Brombie zag hem verdwijnen van tak tot tak door de bomen.
"Hmmm, pad aflopen." mompelde hij. "Tweede beukenboom." Maar op het eind van het kleine pad stonden verschillende beukenbomen kriskras door elkaar. Hij keek wanhopig rond.
"Hierzo," riep weer het stemmetje.
Brombie zuchtte opgelucht, toen zag hij een  touwladdertje hangen. Hij klom onhandig naar boven. Toen stond hij tussen twee dikke takken voor een deurtje dat half open stond. Er hing een vuurrood bordje. Eeckie Horn stond er op  opgeschreven. Het deurtje zwaaide verder open. "Kom binnen," zei het eekhoorntje, "heb je de eikel?"

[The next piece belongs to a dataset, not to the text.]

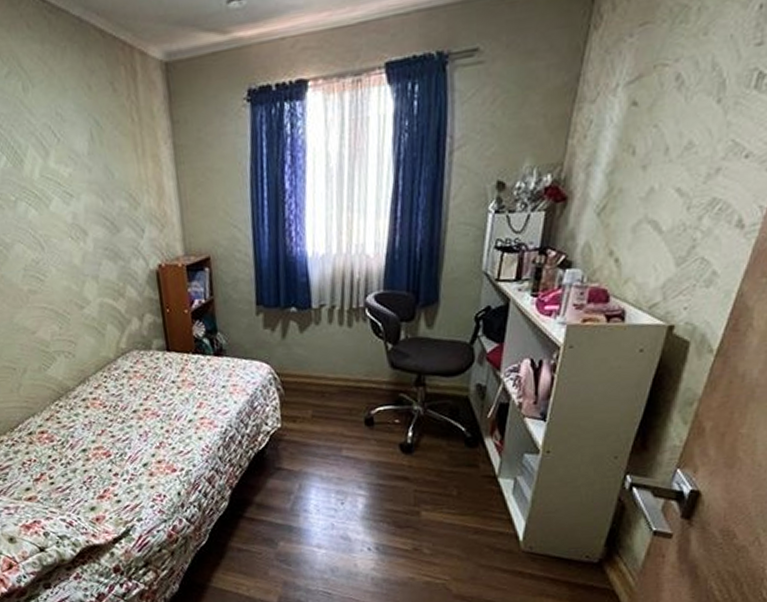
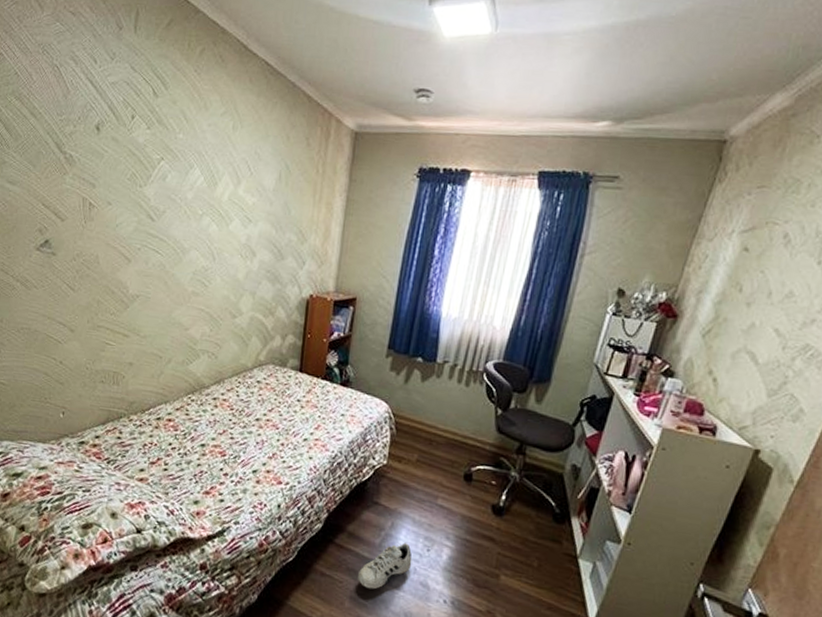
shoe: none [276,501,328,554] -> present [358,543,412,590]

Brombie knikte en stapte de schemerige gang binnen en haalde de eikel uit zijn zak. "Je hebt zeker al gelezen hoe ik heet?" vroeg het eekhoorntje. "Ja," zei Brombie, "en ik heet Brombie Bromichja."

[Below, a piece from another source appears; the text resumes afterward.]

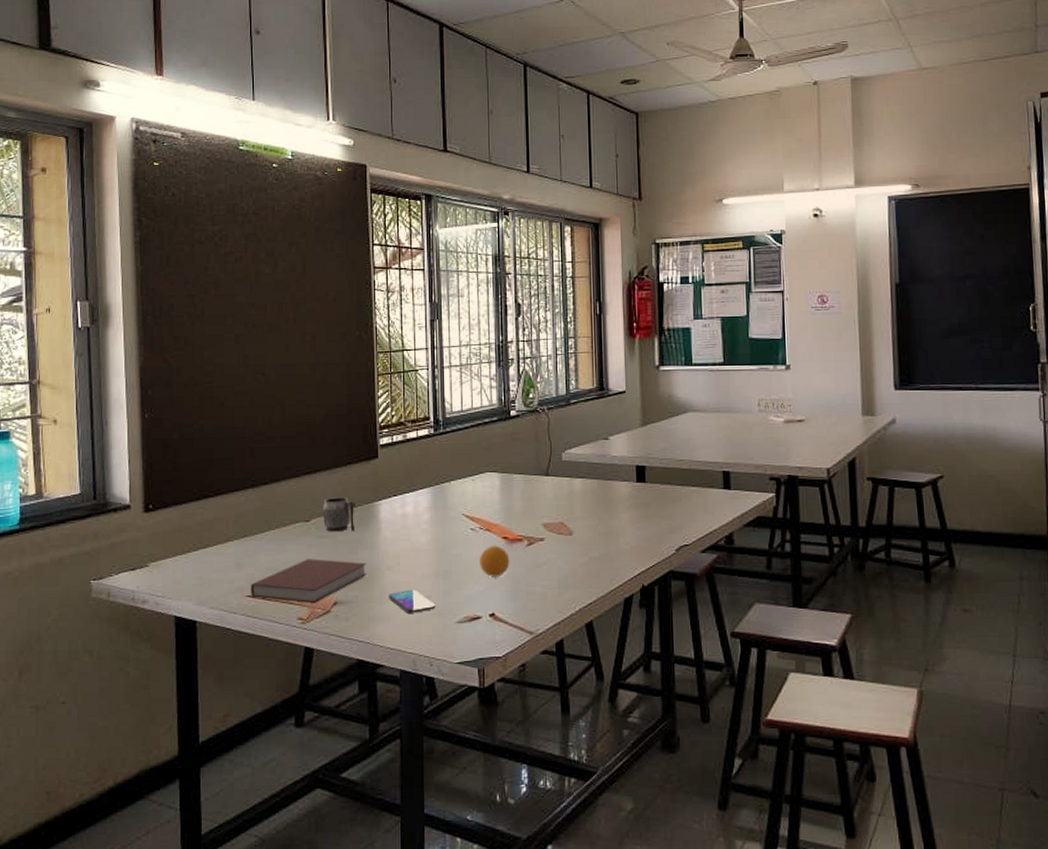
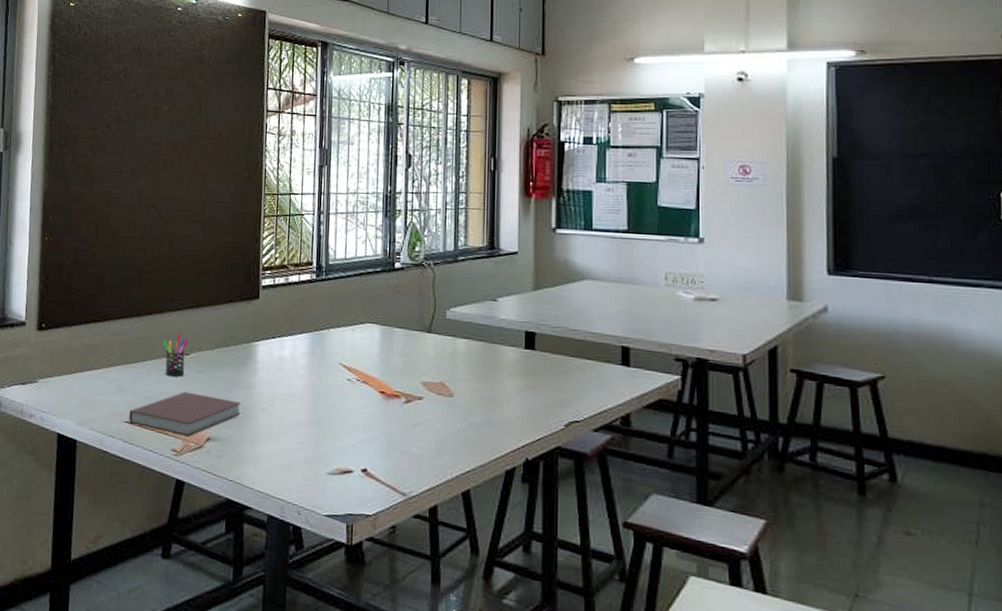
pen holder: none [280,501,308,545] -> present [162,334,188,377]
mug: present [322,497,357,532] -> none [201,333,235,370]
smartphone: present [389,589,436,613] -> none [261,434,307,459]
fruit: present [480,545,510,577] -> none [354,398,386,432]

"Ben je soms een buitenlander?" vroeg Eeckie nieuwsgierig, "Het klinkt zo Russisch"
"Noordpool," verbeterde Brombie, "maar dat is een lang verhaal."
Eeckie was niet geïnteresseerd in lange verhalen en loodste zijn bezoeker naar de huiskamer. "Ga zitten," zei hij, "de thee komt eraan" en verdween naar de keuken. De eikel die hij had laten vallen legde hij bij de anderen op het aanrecht.

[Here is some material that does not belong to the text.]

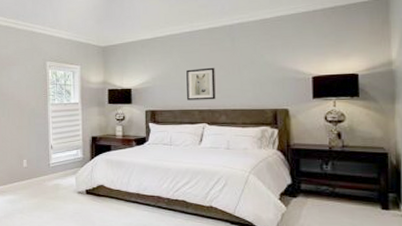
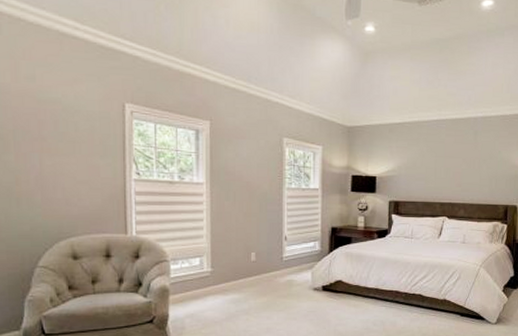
wall art: present [186,67,216,101] -> none [430,159,458,193]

Brombie keek intussen de kamer rond die stampvol prulletjes stond. Zijn nieuwe vriendje scheen alles wat hij onderweg vond mee naar huis te slepen. Het was nogal rommelig, maar toch ook wel heel gezellig. Ook stonden overal schalen met eikels en allerlei noten.
Even later kwam Eeckie met een theeblad met thee en allerlei heerlijkheden. Er stond zowaar ook een potje Klaverhoning op. Brombie veerde verheugd op bij het zien van die lekkernij.
"Ik weet dat beren dol zijn op honing," zei Eeckie. "Ik heb het altijd in huis voor bezoekers, zelf lust ik het niet. Ik koop het bij Mia Vlieggraag de Bij. Zo zie je maar, het komt altijd van pas."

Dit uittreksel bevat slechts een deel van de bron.